This debate was inspired by a comment of Spiritus Mundis wherein it was written that he “strongly disagrees” with my topic.
What does he mean by that?
Strongly disagreed is simply a statement of position. He is in fact, not arguing against the validity of my stance, merely suggesting that he holds another, possibly erroneous stance.
Perhaps what he really means is that he is being stubborn and pointing out his own failing in not being able to comprehend the beautiful symmetry of my logic.
Perhaps his use of the present tense signifies that he did not always hold this position, but has been thrust into it by circumstances that left him clouded as to the truth of things.
Bullshit. Clearly he thinks I am wrong, not he. That is the only interpretation that makes any sense, and any attempt to hedge out of it is merely playing word games in a deliberrate attempt to misconstrue meaning after the fact, and win a different point then the one actually presented.

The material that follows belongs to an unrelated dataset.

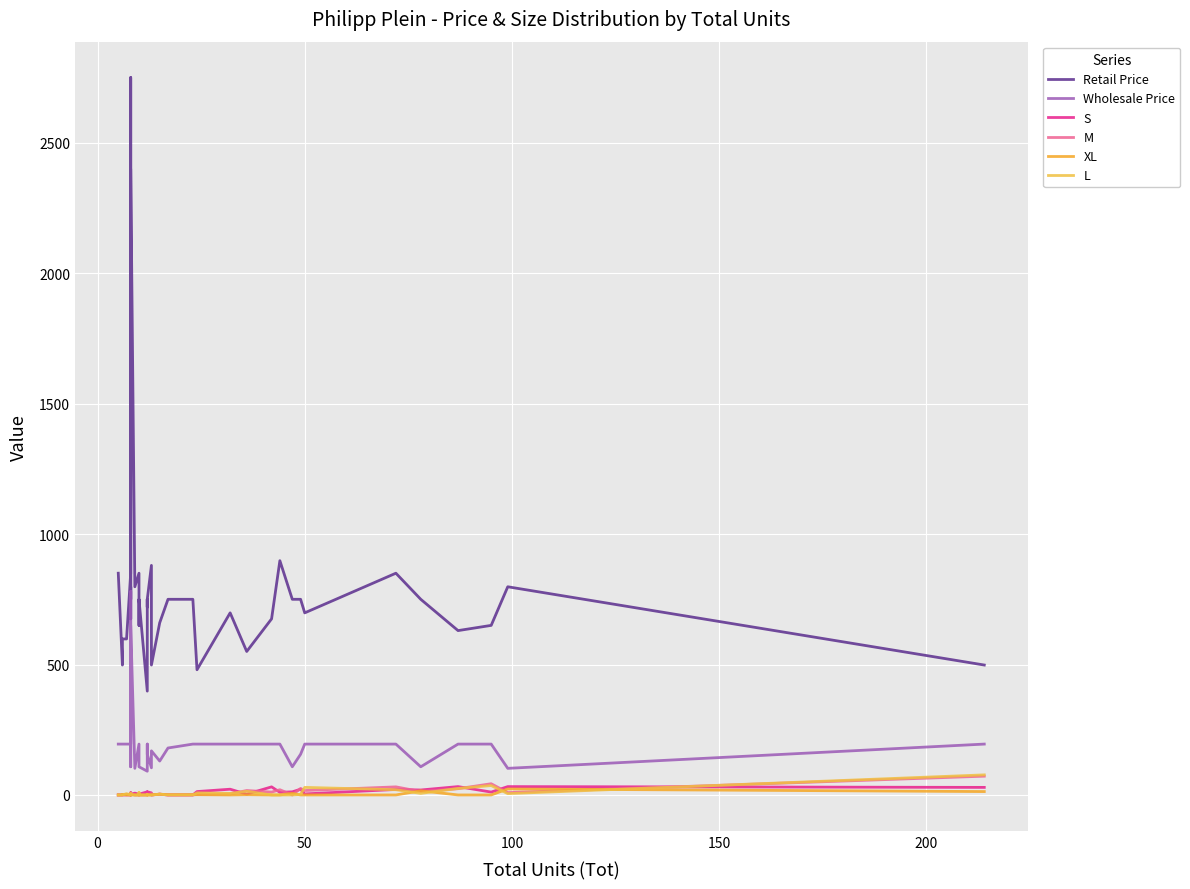

What are all the series names shown in the legend?

Retail Price, Wholesale Price, S, M, XL, L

I find this to be an odious tactic.
I think it’s dishonest.
For purposes of this debate let’s assume a couple of givens.
Semantics is defined as:
1.Linguistics. The study or science of meaning in language.
2.Linguistics. The study of relationships between signs and symbols and what they represent. Also called semasiology.
3.The meaning or the interpretation of a word, sentence, or other language form: We’re basically agreed; let’s not quibble over semantics.
Next, let us not quibble about technical matters, and confine our discussion to arguing semantics in general debate. Clearly a doctor, or an engineer, or a stock trader is going to find it necessary to have precise meanings attached to words and phrases.
This is not what this is about. This is about the exchange of ideas between disparate entities, not shop-talk amongst professionals.
My thesis is as follows.
The skills necessary to communicate ideas within an honest debate should not be at issue. Two reasonably intelligent debaters can usually convey their meanings to each other and have a productive debate provided that four conditions are met:
The communicator makes an honest attempt to phrase his point as succinctly and clearly as possible.
The comminacatee makes an honest attempt to discern and address the intended point as best he can.
Both parties are willing to address and restate any misconstruals honestly.
No after the fact revisionism occurs (for example, after seeing that he’s losing a point the communicatee goes back and deliberately misconstrues earlier language in order to suggest that he was arguing a different point than he knew the comminicator to be describing. The converse would be the communicator going back and saying that wasn’t what he really meant. The worst example of this is understanding the meaning of the communicatee and deliberately twisting the words to make it seem they mean something else.
If you don’t have those four items, you don’t have an honest debate.
Most anytime it seems that a debate gets bogged down in a semantics argument, you can be pretty sure somebody’s not being honest.
Debate my meaning. Don’t play games with my words.